В общем, приехали, входим. Я вижу длинный стол, уставленный бутылками, цветами, фруктами, закусками, освещение интимное. С одной стороны стола, под стеной, где висит моя картина, стоит ряд диванов, сидит во главе грозный полковник – а с краю несколько офицеров с дамами. Я докладываюсь по форме. Брызгалов, очень радостно улыбаясь, идет ко мне: “Ну здравствуй, молодец, рад тебя видеть! Знакомься – поэт Лисянский, композитор Долуханян!” Они тоже подходят, здороваются, обнимаются, видно, что все уже хорошо выпили. Я говорю: “Для меня большая честь, я с детства люблю вашу знаменитую песню «Дорогая моя столица»”. Брызгалов говорит: “Не горячись, споем потом все вместе, а пока садись с нами, не стесняйся, выпьем и закусим! А картина твоя, видишь, у нас! Я ее люблю, в полк не отдадим!” Марк Лисянский расчувствовался, стал вспоминать войну, 1941 год, знаменитый парад. Долуханян сел за пианино, что-то заиграл бравурное, свое. Стало тепло, совсем по-домашнему. Тем не менее я держался скромно. Полковник Брызгалов всё говорил: “Мой земляк, с Пресни!” Никто не вспоминал, что я – рядовой солдат. Поднимали рюмки, тосты следовали один за другим, в том числе и за “Последнюю гранату”!

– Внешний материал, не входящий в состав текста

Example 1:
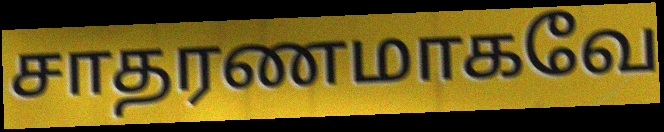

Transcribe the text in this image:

சாதரணமாகவே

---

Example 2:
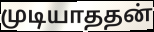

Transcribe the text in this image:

முடியாததன்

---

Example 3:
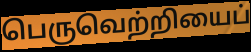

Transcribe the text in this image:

பெருவெற்றியைப்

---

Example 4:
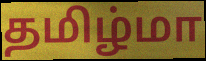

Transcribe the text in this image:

தமிழ்மா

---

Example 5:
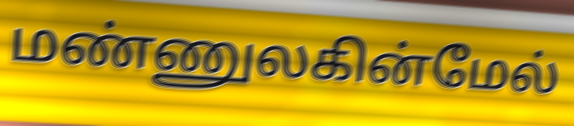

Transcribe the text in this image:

மண்ணுலகின்மேல்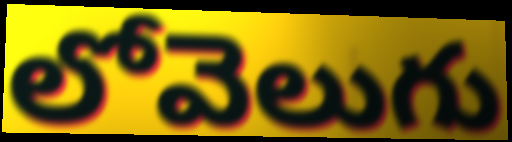
లోవెలుగు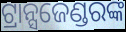
ଟ୍ରାନ୍ସଜେଣ୍ଡରଙ୍କ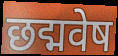
छद्मवेषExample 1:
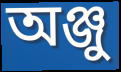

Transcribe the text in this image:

অঞ্জু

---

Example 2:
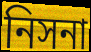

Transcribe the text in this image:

নিসনা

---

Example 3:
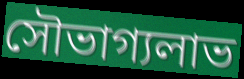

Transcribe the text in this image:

Под утро тот же водитель отвез меня в полк.
Скорпионы и фаланги
Несмотря на потерянные три года жизни, все-таки теплое, почти что нежное чувство осталось у меня от многих и многих людей того времени. Но были и свои опасности, свои курьезы.
1957 год. У нас – “атомные учения”. Приезжает министр обороны маршал Гречко, для которого построили отдельную дорогу в горы, чтобы он мог без помех смотреть красивую имитацию атомного взрыва.
Учения проходили очень эффектно, был страшный “атомный взрыв”, атаки и т. п. Маршал и его штаб наблюдали, сидя под тентом на высоком холме.
После окончания учений нас, троих солдат, поставили “диспетчерами” с сигнальными флажками на горной дороге, где ждали маршала Гречко, и по этой дороге шли и шли бесконечные колонны машин с пехотой. Это длилось так долго, что про нас все забыли. В горах темнеет быстро, пришлось расстелить три шинели и лечь на них спать. А на рассвете, проснувшись, увидели вокруг, по краю наших шинелей, живой копошащийся валик из скорпионов и фаланг. Они лезли к теплу, и наши шинели нас спасли (скорпионы боятся шерсти). Но шок все-таки остался – а вдруг? Ведь мы знали, что их укус смертелен.